If your landscape has an area of sandy soil on it, then you know that it lacks essential nutrients to sustain plant life. Coupled with that, the nutrients that are actually in sandy soil usually leach out very quickly. Soil amendments are necessary to improve the properties of the soil. Soil amendments are accomplished by mixing materials into the soil to improve the structure of the soil. By amending the soil, there will be noticeable improvements in water retention, permeability, filtration, and drainage. Soil amendments provide better aeration for the soil and increase the nutrient holding capacity. This will enable roots to get the necessary elements to sustain life. That being said, there are some plants that are sand lovers.

Organic Soil Amendments

There are several ways to make soil amendments to sandy soil. First there is organic soil amendments. This type of amendment involves adding material to the soil that was once living matter. When organic soil amendments are mixed with the soil, they break down and decay releasing vital nutrients into the soil. Examples of these are whole plants such as clover and oats that are planted as cover crops. Another example is compost, wood chips, and animal manure. You can also add organic fertilizers to the soil to amend it.

Inorganic Soil Amendments

Next, inorganic material can be used for amending the soil. This type of material improves the soils ability to retain water and nutrients. Examples of inorganic materials are lime and gypsum. Both of these material will also affect the ph of the soil. So before adding them to the dirt, you should have the ph checked. You can get this done at your local agricultural office by taking a sample to them, or you can invest in a good soil ph tester kit. It is a good idea to know what you want to plant before adding either of these to your soil. As I stated early, there are some plant that love a sandy soil. Furthermore, you can amend your soil using slow-releasing inorganic fertilizers too.

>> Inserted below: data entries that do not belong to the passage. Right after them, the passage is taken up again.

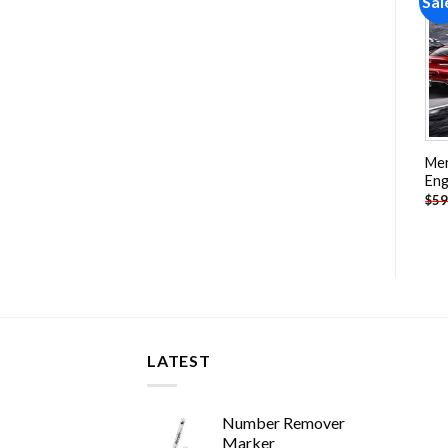
Sale!
Sale!
Sal
Add to
Add to
wishlist
wishlist
Umbrella Water Reflection
Donkey Black and White
Me
Paint By Numbers
Animals Paint By Numbers
Eng
-
$
26.85
-
$
25.85
$
47.70
$
51.70
$
59
LATEST
Number Remover
Marker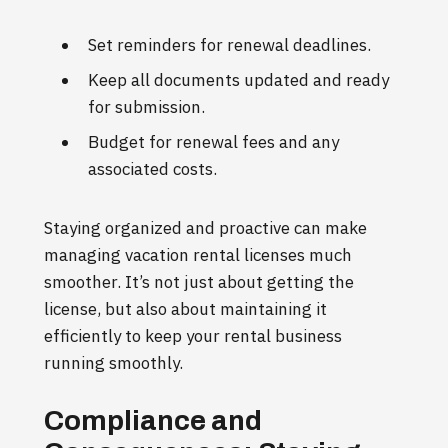
Set reminders for renewal deadlines.
Keep all documents updated and ready
for submission.
Budget for renewal fees and any
associated costs.
Staying organized and proactive can make
managing vacation rental licenses much
smoother. It’s not just about getting the
license, but also about maintaining it
efficiently to keep your rental business
running smoothly.
Compliance and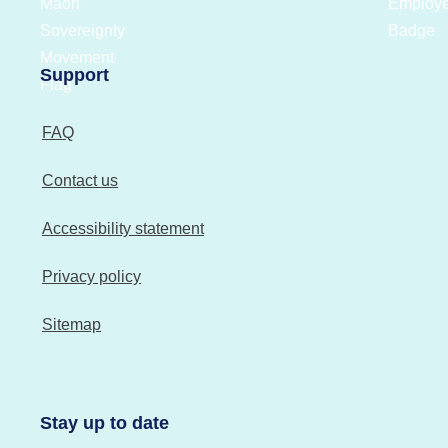
Support
FAQ
Contact us
Accessibility statement
Privacy policy
Sitemap
Stay up to date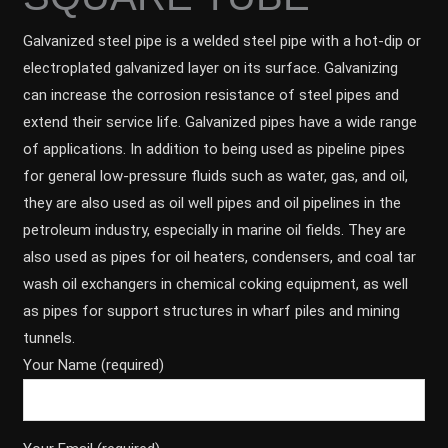
Galvanized steel pipe is a welded steel pipe with a hot-dip or
electroplated galvanized layer on its surface. Galvanizing
can increase the corrosion resistance of steel pipes and
extend their service life. Galvanized pipes have a wide range
of applications. In addition to being used as pipeline pipes
for general low-pressure fluids such as water, gas, and oil,
they are also used as oil well pipes and oil pipelines in the
petroleum industry, especially in marine oil fields. They are
also used as pipes for oil heaters, condensers, and coal tar
wash oil exchangers in chemical coking equipment, as well
as pipes for support structures in wharf piles and mining
tunnels.
Your Name (required)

Some plant are sand lovers. They will thrive in sandy soil conditions. Here are some examples of these types of plants. Annual phlox, Artemisia, golden aster, lamb's ears, Japanese anemone, oregano, rosemary, thyme, and sage all love a sandy environment. Tulips and sedums prefer sandy soil to the heavier soil as well. Still, you should always know what type of soil that you have and it's ph in order to have the best yield from your plants.

Just keep in mind that if you have sandy soil and want to amend it you should had organic or inorganic material. Mix it into the soil down to about six inches deep. Let it set for about two weeks before you begin planting your garden or crops, and you will have restored it to a viable condition.